======== Page text ========


  1. Azrael

    Azrael Well-Known Member

    The Nantz post derailed the discussion on this thread.

    Mr. Nantz may be more "dangerously ignorant" than Mr. Sanders. By quite a wide margin.
     
  2. Inky_Wretch

    Inky_Wretch Well-Known Member

    "The majority of concussions resulted from participation in football (47.1%, n = 912), followed by girls’ soccer (8.2%, n = 159) ... "

    So if we eliminate headers to reduce those 159 concussions, what do we eliminate to reduce those 912 in football? Tackling? Linemen firing off at each other and clashing helmets?
     
  3. Boom_70

    Boom_70 Well-Known Member

    I say do nothing and leave the sports alone.
     
  4. YGBFKM

    YGBFKM Guest

    Tackling in the NFL has been almost nonexistent for a while now.
     
  5. Norrin Radd

    Norrin Radd New Member

    Why can't basketball players kick the ball?
     
  6. Sam Mills 51

    Sam Mills 51 Well-Known Member

    We're all still learning on the fly. Thing is, I took - and still take - issue with anyone who just bleats that heading the ball needs to be banned.

    There are bigger head-injury issues in sports, soccer in particular. Might there be a long-term issue with heading in enough accumulation? Perhaps. But again ... unless we salt away the sorts who did that over a period of many years, assume they did nothing else to trigger any sort of head trauma and studied them over decades, I question that we'll find anything terribly conclusive. Or anywhere near as ugly as some of the stuff we've seen with American football players who we're pretty certain used their helmets and/or suffered numerous concussions over their careers and lives.

    I understand this is nebulous, and that could do nothing but chum the water. But, in a similar vein, just declaring that banning use of the head in soccer isn't terribly intelligent, either.
     
  7. LongTimeListener

    LongTimeListener Well-Known Member

    The key is banning the damaging stuff before high school. I'm a broken record on this, but ... here is the Grantland piece on Ann McKee, the doctor who examines the brains when athletes donate them.

======== Given entries ========

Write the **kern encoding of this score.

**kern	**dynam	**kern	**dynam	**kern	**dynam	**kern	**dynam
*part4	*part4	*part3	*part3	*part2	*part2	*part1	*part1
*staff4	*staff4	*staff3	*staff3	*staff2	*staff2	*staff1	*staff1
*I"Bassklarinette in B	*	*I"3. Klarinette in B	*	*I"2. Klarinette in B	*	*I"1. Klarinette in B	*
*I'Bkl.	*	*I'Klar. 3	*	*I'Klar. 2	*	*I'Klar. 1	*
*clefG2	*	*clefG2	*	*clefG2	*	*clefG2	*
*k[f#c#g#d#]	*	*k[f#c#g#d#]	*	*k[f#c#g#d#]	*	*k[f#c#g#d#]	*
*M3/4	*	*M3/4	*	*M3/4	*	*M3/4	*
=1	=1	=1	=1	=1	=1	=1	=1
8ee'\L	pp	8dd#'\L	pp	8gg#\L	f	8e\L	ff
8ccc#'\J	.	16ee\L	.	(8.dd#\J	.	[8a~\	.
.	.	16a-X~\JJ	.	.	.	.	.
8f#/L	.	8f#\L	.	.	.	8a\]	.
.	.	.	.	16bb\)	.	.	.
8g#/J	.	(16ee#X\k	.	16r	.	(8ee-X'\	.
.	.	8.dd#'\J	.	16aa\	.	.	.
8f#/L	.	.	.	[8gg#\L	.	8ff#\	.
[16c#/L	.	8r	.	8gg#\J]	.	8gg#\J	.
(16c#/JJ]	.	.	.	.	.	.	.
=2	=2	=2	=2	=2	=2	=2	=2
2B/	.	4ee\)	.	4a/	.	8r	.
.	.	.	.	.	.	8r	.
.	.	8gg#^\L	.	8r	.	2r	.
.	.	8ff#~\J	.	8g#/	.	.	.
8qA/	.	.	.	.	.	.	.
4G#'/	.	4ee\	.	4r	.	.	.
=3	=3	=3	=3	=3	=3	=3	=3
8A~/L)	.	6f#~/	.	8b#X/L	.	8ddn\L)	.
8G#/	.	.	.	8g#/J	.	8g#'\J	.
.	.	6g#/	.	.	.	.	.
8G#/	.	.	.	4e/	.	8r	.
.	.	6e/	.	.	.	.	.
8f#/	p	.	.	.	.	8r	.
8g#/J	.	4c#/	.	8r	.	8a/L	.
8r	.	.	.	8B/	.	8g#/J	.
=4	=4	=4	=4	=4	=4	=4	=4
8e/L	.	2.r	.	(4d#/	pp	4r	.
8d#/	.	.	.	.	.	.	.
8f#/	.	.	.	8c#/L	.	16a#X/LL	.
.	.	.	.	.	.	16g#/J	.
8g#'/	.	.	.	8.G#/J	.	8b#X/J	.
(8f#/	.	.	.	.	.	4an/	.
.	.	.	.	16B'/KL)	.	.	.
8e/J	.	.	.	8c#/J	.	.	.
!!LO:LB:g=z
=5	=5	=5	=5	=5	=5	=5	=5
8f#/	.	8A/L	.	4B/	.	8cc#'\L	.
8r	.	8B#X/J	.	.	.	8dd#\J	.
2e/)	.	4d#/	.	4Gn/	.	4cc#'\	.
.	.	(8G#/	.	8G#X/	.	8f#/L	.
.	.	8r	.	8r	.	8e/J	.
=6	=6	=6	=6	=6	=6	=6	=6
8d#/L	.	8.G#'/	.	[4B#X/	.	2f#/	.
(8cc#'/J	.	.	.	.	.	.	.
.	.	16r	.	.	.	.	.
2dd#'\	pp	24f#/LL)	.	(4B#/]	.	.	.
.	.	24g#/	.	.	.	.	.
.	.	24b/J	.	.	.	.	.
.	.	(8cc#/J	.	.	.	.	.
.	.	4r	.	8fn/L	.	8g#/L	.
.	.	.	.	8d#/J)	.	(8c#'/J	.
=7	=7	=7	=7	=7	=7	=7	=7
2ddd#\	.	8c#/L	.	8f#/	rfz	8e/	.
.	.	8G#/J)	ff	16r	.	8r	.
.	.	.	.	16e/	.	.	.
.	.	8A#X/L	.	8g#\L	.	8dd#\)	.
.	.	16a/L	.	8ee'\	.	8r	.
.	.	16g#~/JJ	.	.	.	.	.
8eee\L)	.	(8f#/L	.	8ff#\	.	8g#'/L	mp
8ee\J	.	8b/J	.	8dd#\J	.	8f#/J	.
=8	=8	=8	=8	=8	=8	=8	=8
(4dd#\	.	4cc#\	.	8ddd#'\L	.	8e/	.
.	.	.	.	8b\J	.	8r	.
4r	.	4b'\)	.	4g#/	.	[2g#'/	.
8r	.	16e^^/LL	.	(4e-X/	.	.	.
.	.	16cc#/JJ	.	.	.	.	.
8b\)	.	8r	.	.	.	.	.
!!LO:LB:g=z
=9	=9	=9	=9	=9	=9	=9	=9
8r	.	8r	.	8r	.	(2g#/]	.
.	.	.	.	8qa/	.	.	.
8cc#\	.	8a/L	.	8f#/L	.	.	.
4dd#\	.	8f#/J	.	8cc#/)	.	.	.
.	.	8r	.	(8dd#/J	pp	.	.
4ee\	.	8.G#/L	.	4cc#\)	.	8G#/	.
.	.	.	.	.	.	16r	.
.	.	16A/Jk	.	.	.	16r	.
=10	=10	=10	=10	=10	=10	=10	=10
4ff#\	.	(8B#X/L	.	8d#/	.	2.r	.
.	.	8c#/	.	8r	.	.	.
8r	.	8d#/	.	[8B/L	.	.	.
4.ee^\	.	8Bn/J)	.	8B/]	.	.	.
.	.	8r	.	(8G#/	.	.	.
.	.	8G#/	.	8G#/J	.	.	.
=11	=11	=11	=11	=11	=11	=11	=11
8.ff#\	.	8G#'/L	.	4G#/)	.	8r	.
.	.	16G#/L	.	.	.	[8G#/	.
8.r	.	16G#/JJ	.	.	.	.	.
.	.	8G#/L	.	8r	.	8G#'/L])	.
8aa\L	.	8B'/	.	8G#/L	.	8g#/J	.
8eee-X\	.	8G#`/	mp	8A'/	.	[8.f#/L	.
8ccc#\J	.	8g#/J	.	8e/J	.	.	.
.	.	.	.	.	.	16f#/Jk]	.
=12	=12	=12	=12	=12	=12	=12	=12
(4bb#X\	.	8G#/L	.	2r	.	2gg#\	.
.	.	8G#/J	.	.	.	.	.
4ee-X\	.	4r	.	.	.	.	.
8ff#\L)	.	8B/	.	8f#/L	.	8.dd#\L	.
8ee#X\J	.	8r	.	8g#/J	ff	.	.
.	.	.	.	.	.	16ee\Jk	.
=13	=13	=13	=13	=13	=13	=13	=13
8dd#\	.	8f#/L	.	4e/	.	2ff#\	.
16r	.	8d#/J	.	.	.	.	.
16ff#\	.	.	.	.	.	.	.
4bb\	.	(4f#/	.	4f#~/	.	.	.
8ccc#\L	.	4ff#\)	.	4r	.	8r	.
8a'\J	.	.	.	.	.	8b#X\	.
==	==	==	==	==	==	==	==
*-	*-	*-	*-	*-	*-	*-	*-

========

Print, word for word, the passage of the sports-concussion forum thread that opens with the words containing "6. Sam Mills" and closes with "to be banned.".

6. Sam Mills 51

    Sam Mills 51 Well-Known Member

    We're all still learning on the fly. Thing is, I took - and still take - issue with anyone who just bleats that heading the ball needs to be banned.